- _WORK TO BE COMPLETED_
Scan the material for the string "ハリケーン" and copy out every line in which it occurs.

BEGIN DATA SUPPLIED

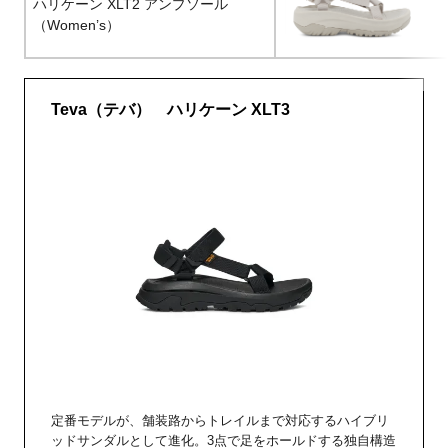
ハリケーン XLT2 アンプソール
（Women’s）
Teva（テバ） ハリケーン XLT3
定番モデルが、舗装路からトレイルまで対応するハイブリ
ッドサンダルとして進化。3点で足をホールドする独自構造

END DATA SUPPLIED
BEGIN DATA SUPPLIED

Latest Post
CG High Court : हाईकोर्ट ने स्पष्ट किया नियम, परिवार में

END DATA SUPPLIED

- _TASK SOLUTION_
ハリケーン XLT2 アンプソール
Teva（テバ） ハリケーン XLT3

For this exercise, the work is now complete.